An M.E. sufferer named Leanne posted her story on the Action for M.E. facebook site today. In the last paragraph, she says:

" I used to want to get back to the person I was before I became ill, but I have let that go now. I want to explore who I am now."

That is where I too, finally, am. I don't have my old life, and I don't want to spend all my present life pining for it or making myself ill trying to have it back. I refuse to consider this a 'defeat'. My 'now' life is pretty damn good, and I'm certainly not done exploring!

One of the challenges I have run into the last few years is - how do you adjust to small goals, feel proud of small achievements, without becoming, well, small? And how do you do it without at the same time writing small problems and bad things up large too, leading to endless tempests in teacups?

Balance, says my good angel. A good scenery-chewing over trifles never hurt anyone, says my bad.

What am I doing here??

Why did I decide to make a blog devoted to the M.E. side of my life when I already hang out on Facebook and LiveJournal?

Well, for some time I’ve been wanting to post more about the M.E. side of my life – how it affects me and others, what I’m learning about it, what the condition is and how attempts to find out are progressing. However, this isn’t a journey I want to force my friends to join. Hence this place, Wood of Thorns. Enter only if you wish.

Why is it called ‘Wood of Thorns’?

As you likely guessed from the picture, the title references the Sleeping Beauty tales – in particular the huge thorn hedge that grew up around the cursed castle. Not, I hasten to add because I have ever been called a ‘Beauty’ but because I feel my illness has put a wall between me and the world every bit as tangled and high as Briar Rose’s. Being struck with M.E. really does often feel like being ‘cursed' – one day I was enjoying a perfectly normal life, the next poof! it vanished, stolen as if by some wicked fairy.

Trying to manage and learn about the condition often feels very much like trying to hack my way through a tangled, thorny mess too. Especially with the blunt sword that is my brain these days.

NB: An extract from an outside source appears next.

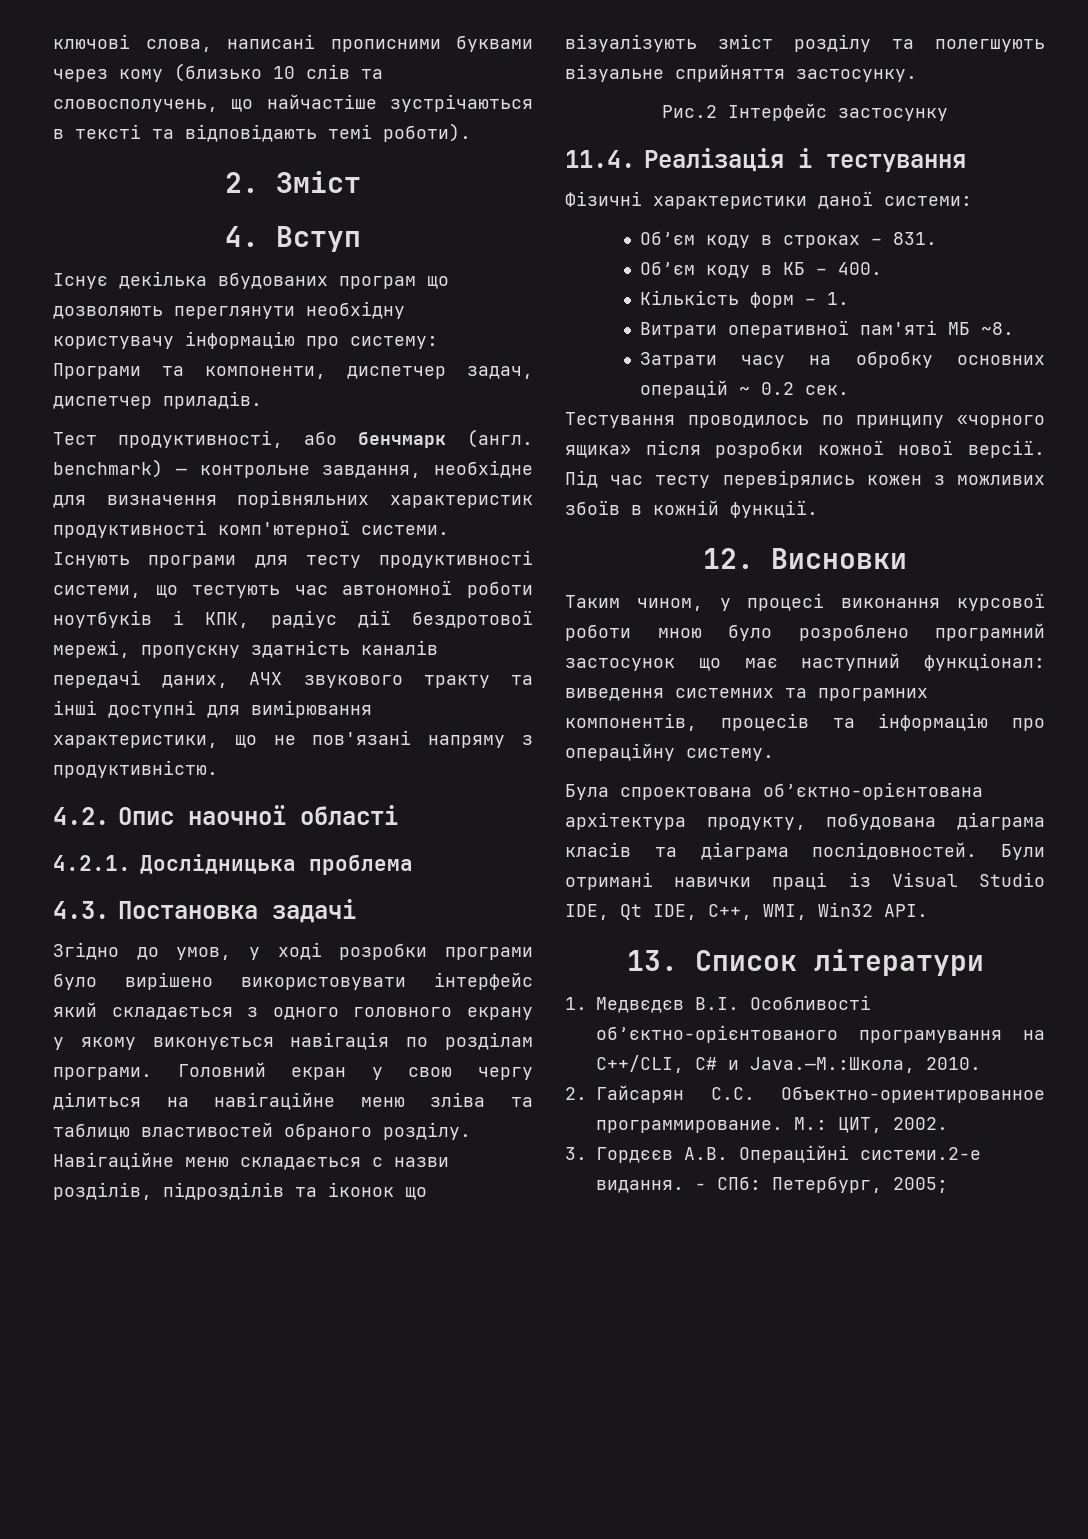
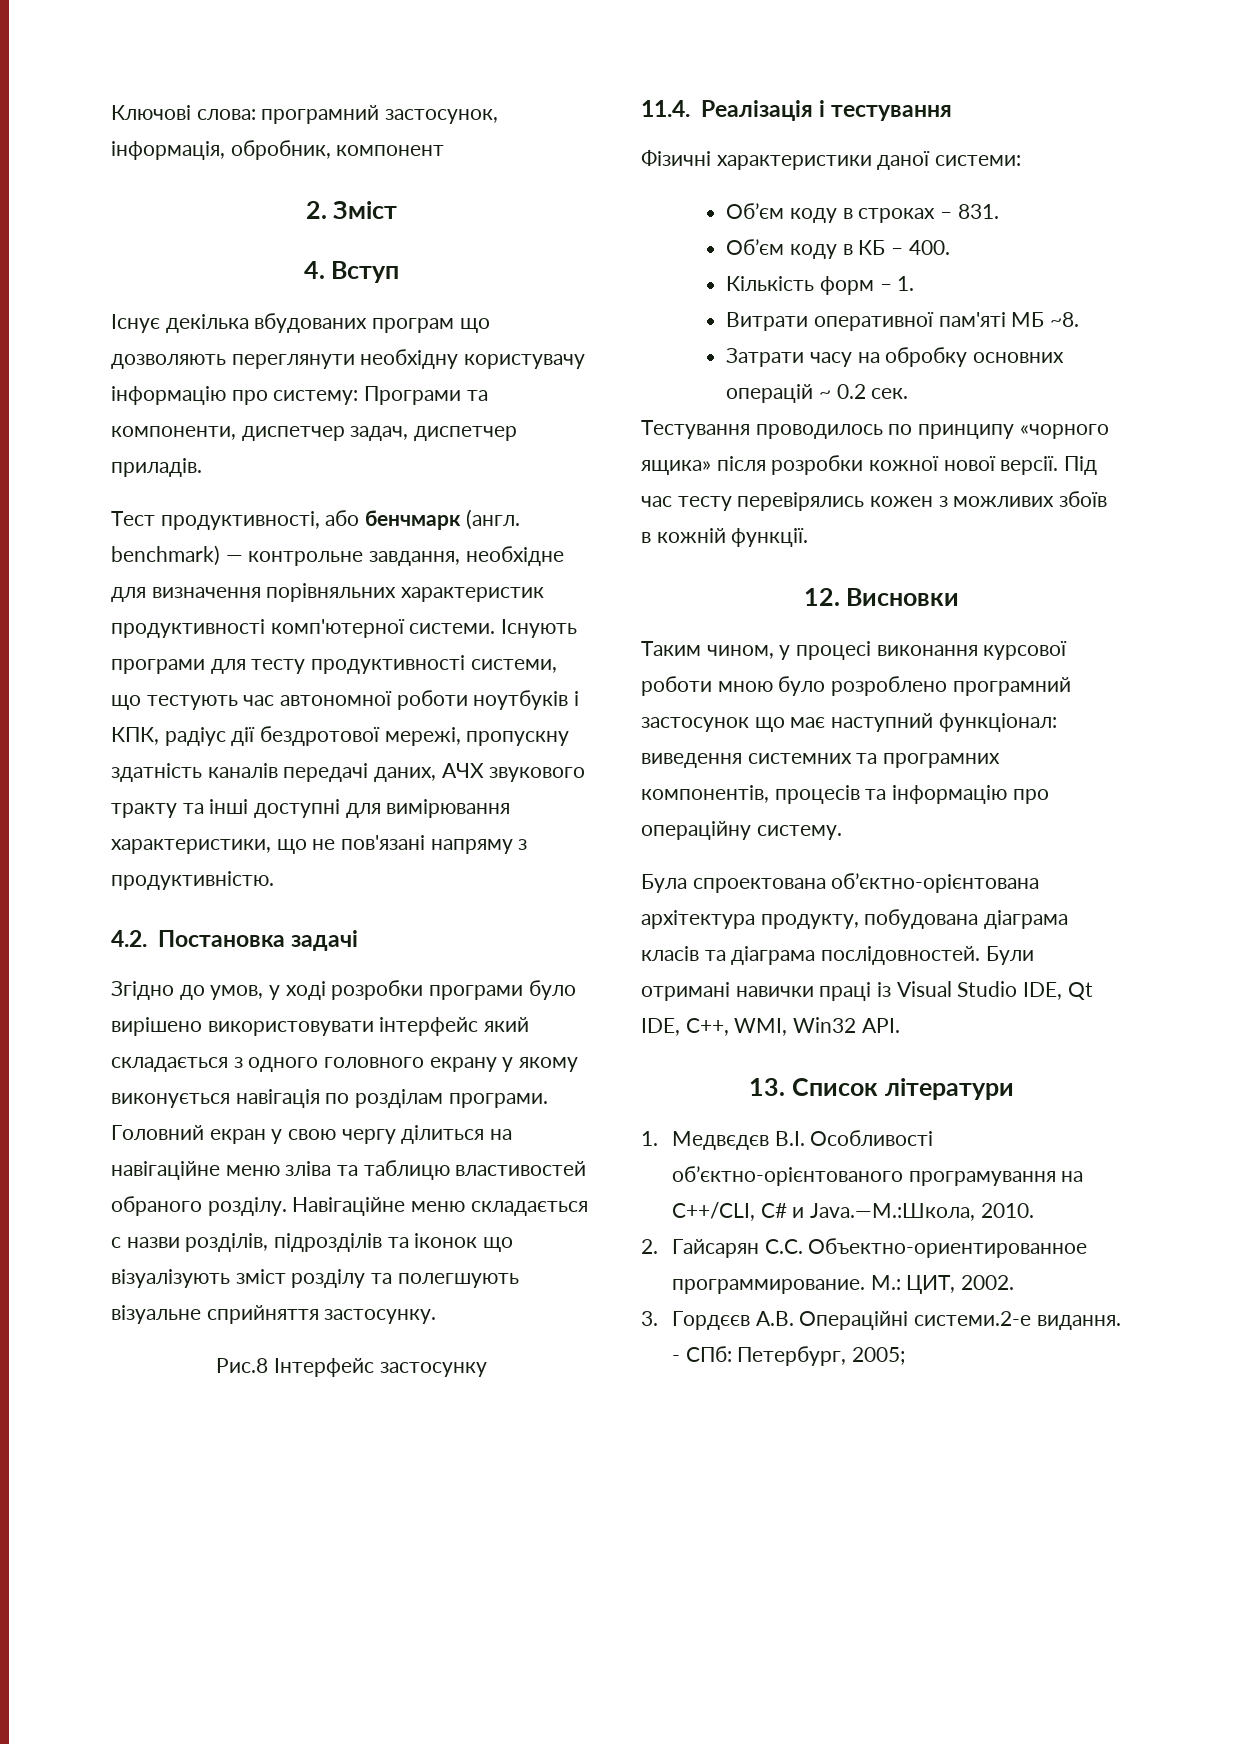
[53,34,533,52] [53,63,383,82] [53,94,533,112] [53,123,471,142] ключові слова, написані прописними буквами через кому (близько 10 слів та словосполучень, що найчастіше зустрічаються в тексті та відповідають темі роботи). -> [111,105,499,124] [111,140,445,160] Ключові слова: програмний застосунок, інформація, обробник, компонент
[118,805,398,825] [53,854,413,875] [53,901,109,919] Опис наочної області // 4.2.1. Дослідницька проблема // 4.3. -> (147, 938) none
[662,105,717,118] Рис.2 -> [216,1358,269,1373] Рис.8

And of course, I do sleep a lot.

What this place is

A probably-messy mixture of classroom, scrapbook and diary.

I’m trying hard to inform myself about my condition (after hiding my head in the sand failed to make it go away). Some of what I’m learning is making me sad, angry or scared and I find being able to share those things helps. As a non-scientist, I’m struggling with a lot of the things I try to read – my poor husband is getting used to anguished howls of ‘Cytokine? WTF is a cytokine?? How is anyone supposed to read this stuff?’ from my room. Here I can keep all my links and things in one place, and beg for help when my brain really won’t cope.

It’s also my way of keeping the time I spend reading and thinking about my condition within boundaries. It would be easy to fall into the trap of reading and thinking about little else and become the most boring, miserable person on earth.

What this place isn’t

It’s not a pity party. Though there will doubtless be some days when I do come on and howl.

It’s not me defining myself by my illness or feeling important because I have it. I don’t do ‘sick-chic’.

And, for the Wessely school, neither is it me indulging my bizarre ‘inappropriate illness beliefs’. Do, please, get a clue.

Why is it so...pink?

Ask Oliver Murgatroyd, the helpful ginger cat who stamped on the keyboard as I selected a template.